(Bloomberg) — The Atlantic hurricane season is less than three weeks old yet it’s already threatening the energy-rich Gulf of Mexico coastline.
Tropical systems in the Gulf of Mexico often grab the notice of energy traders because the Texas and Louisiana coastline is home to offshore rigs and platforms accounting for about 17% of U.S. crude oil output and 4.1% of natural gas production. They can lead to the evacuation of non-essential personnel from rigs and platforms, cause power outages and also disrupt shipping.
A potential system in the Gulf of Mexico sparked tropical storm warnings on Louisiana’s coastline and watches from High Island, Texas, to Intracoastal City, Louisiana. Tropical Storm Bret, which formed Monday, prompted similar warnings in Trinidad and Tobago, Grenada and parts of Venezuela, according to the U.S. National Hurricane Center in Miami. That stretch along the Gulf Coast includes Sabine Pass, site of the only active U.S. liquefied natural gas export plant, operated by Cheniere Energy Inc. High Island isn’t far from the mouth of the Houston Ship Channel, which leads to the Port of Houston, where more than 241 million tons of cargo are moved through each year.
To have two storms in the Atlantic in June is a bit out of the ordinary.
“It is unusual but not unprecedented,” said Bob Henson, a meteorologist and blogger with Weather Underground in Boulder, Colorado. “Both will affect land.”
The system about 325 mi. south of the mouth of the Mississippi River has been labeled a “potential tropical cyclone” by the hurricane center. That designation is new this year and follows improvements in forecasting.
The biggest threat from the storm will be heavy rain along the U.S. Gulf Coast, said Dan Pydynowski, a senior meteorologist at AccuWeather Inc. in State College, Penn. There are upper level winds that could push the heaviest rain away from its center, which he said could probably come ashore anywhere from the Texas-Louisiana border to the Florida Panhandle.
No one should discount the damage these rains can do, Henson said. One forecast model predicted Monday at least 6 to 10 inches of rain could fall across a large portion of the Gulf Coast with some pockets getting as much as 20 inches.
“The last time that happened it was a major disaster,” Henson said.

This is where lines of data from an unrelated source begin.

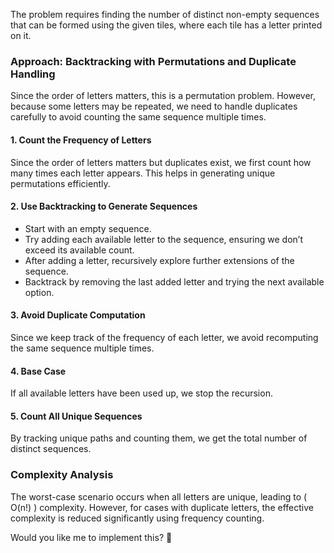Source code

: The problem requires finding the number of distinct non-empty sequences that can be formed using the given tiles, where each tile has a letter printed on it.

### **Approach: Backtracking with Permutations and Duplicate Handling**
Since the order of letters matters, this is a permutation problem. However, because some letters may be repeated, we need to handle duplicates carefully to avoid counting the same sequence multiple times.

#### **1. Count the Frequency of Letters**
Since the order of letters matters but duplicates exist, we first count how many times each letter appears. This helps in generating unique permutations efficiently.

#### **2. Use Backtracking to Generate Sequences**
- Start with an empty sequence.
- Try adding each available letter to the sequence, ensuring we don’t exceed its available count.
- After adding a letter, recursively explore further extensions of the sequence.
- Backtrack by removing the last added letter and trying the next available option.

#### **3. Avoid Duplicate Computation**
Since we keep track of the frequency of each letter, we avoid recomputing the same sequence multiple times.

#### **4. Base Case**
If all available letters have been used up, we stop the recursion.

#### **5. Count All Unique Sequences**
By tracking unique paths and counting them, we get the total number of distinct sequences.

### **Complexity Analysis**
The worst-case scenario occurs when all letters are unique, leading to \( O(n!) \) complexity. However, for cases with duplicate letters, the effective complexity is reduced significantly using frequency counting.

Would you like me to implement this? 🚀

Bret, with top winds of 40 miles per hour, was about 30 miles from Trinidad, according to an 11 p.m. New York time advisory from the hurricane center.
“This storm is unusually far south, the center may go right over Trinidad and Tobago tonight,” said Pydynowski. “There will be several inches of rainfall, wind gusts from 40 to 50 miles per hour tonight and early tomorrow.”
It’s rare for a storm to threaten Trinidad, the biggest supplier of liquefied natural gas to Engie SA’s Everett import terminal in Massachusetts. Trinidad exported about 10 million tons of LNG last year, according to the International Group of LNG Importers, about 4% of the global trade.
“There have only been four in the last 150 years that we know about,” Henson said. “The only hurricane that has formed was the Trinidad hurricane of 1933.”
Henson said chances are its luck will run out in the next few days. It will enter a section of the Caribbean often called the “graveyard of storms” where it will be torn apart, he said.
The hurricane center predicts it will fall apart in three days.
While it’s hard to predict what the rest of the year will bring based on early activity, these storms could be indicators of a busy Atlantic season, Henson said. An average season produces 12 named systems of at least tropical storm strength.